#### RECORDS FOR THE TASK:

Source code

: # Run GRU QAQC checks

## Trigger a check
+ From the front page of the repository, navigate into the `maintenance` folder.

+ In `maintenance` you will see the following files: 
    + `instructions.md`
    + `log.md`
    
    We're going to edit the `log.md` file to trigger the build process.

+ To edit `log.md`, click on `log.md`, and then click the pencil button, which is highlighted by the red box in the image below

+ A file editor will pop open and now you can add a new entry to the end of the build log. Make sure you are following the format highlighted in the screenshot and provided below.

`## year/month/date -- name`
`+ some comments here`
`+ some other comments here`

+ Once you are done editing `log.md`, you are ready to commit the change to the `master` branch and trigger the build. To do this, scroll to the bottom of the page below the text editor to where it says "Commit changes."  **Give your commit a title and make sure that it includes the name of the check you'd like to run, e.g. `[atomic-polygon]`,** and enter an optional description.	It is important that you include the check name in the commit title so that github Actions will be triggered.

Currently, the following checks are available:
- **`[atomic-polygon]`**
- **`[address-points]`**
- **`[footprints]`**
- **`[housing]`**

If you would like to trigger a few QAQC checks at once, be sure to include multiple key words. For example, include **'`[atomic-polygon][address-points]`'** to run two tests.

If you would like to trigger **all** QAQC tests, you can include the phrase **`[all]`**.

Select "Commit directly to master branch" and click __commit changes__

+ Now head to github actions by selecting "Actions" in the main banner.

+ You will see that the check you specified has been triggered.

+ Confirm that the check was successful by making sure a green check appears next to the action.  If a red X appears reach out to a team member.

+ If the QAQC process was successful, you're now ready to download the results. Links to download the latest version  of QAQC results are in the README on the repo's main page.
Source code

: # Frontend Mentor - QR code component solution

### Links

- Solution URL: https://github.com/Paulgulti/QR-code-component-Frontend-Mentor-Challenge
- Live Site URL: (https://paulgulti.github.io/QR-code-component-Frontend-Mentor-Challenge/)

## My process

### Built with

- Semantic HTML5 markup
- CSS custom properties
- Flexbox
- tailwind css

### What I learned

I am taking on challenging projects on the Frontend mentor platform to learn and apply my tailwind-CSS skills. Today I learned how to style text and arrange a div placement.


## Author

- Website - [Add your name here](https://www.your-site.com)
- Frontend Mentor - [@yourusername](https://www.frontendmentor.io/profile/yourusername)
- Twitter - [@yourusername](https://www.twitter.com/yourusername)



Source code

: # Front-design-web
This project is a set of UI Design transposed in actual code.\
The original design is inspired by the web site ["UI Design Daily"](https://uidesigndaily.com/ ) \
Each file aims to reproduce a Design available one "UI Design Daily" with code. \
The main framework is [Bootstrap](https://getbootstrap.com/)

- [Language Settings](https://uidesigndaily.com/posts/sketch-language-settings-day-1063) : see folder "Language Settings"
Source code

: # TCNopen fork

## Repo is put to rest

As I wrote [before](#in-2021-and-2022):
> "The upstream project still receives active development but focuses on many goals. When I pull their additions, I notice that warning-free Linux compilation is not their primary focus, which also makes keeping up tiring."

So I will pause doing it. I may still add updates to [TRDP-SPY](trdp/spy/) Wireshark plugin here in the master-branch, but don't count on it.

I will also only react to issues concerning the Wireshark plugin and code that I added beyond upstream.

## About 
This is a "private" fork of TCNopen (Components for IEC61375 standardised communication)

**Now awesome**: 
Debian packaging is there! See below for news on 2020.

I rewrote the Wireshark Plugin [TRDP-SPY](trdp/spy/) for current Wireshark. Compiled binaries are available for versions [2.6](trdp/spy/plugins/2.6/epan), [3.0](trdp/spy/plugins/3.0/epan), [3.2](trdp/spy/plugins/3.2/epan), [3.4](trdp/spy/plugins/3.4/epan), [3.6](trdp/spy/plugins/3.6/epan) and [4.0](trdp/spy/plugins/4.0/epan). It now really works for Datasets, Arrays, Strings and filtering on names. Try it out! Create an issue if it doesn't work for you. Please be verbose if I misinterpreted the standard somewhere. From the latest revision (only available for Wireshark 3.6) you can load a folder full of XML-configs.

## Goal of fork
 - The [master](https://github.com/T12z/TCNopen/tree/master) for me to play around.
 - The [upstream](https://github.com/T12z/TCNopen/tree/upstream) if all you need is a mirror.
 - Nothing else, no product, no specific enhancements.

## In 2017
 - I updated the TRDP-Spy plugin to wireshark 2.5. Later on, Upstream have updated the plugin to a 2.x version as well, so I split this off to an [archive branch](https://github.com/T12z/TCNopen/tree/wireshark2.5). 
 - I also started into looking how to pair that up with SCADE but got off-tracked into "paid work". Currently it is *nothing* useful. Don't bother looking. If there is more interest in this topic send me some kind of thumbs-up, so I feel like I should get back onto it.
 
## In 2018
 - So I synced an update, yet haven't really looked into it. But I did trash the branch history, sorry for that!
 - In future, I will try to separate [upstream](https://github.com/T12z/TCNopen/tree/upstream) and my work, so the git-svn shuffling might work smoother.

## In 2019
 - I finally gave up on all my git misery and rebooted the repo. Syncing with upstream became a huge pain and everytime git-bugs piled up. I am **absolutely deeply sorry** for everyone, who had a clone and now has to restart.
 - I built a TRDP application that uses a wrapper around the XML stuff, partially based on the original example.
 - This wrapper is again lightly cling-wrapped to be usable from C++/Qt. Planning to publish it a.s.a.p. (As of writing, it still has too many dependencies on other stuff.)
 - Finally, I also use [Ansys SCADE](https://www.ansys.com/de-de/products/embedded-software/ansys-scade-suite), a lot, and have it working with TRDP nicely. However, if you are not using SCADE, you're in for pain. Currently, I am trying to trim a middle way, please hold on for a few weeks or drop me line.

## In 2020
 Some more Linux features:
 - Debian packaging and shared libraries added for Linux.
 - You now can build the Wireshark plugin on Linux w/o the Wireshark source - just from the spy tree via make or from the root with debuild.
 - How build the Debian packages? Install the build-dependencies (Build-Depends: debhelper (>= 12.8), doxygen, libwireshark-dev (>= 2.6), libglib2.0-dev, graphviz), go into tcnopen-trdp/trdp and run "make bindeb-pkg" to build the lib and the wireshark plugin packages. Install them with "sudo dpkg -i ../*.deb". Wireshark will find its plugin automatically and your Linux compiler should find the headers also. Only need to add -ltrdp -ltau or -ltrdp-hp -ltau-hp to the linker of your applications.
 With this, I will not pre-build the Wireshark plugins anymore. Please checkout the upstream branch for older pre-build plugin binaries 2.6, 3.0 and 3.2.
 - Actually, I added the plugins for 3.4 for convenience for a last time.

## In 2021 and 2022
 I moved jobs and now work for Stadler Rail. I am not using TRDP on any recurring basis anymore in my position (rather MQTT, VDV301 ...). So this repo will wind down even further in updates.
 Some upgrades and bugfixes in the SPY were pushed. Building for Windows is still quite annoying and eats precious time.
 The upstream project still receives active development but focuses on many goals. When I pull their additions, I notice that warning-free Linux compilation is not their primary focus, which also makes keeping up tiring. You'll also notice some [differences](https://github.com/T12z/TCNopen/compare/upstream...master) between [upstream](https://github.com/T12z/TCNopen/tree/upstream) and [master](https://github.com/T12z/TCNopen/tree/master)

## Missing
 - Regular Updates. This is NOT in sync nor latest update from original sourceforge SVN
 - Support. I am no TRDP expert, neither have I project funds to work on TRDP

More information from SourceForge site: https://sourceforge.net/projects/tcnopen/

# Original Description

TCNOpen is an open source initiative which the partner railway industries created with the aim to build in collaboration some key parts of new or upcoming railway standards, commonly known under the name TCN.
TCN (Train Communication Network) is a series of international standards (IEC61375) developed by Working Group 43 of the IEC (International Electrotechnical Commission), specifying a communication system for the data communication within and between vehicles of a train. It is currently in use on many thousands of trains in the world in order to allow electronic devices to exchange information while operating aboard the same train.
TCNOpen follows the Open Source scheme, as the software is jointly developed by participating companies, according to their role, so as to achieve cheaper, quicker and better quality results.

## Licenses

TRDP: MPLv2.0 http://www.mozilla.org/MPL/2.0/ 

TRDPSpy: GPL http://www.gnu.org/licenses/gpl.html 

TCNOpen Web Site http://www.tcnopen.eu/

#### TASK PROMPT:
Replace "Flexbox" with "CSS Grid" in the records from the line with "code component solution" to the line with "### What I learned", and give back only those lines with nothing else changed.

#### EXERCISE OUTPUT:
: # Frontend Mentor - QR code component solution

### Links

- Solution URL: https://github.com/Paulgulti/QR-code-component-Frontend-Mentor-Challenge
- Live Site URL: (https://paulgulti.github.io/QR-code-component-Frontend-Mentor-Challenge/)

## My process

### Built with

- Semantic HTML5 markup
- CSS custom properties
- CSS Grid
- tailwind css

### What I learned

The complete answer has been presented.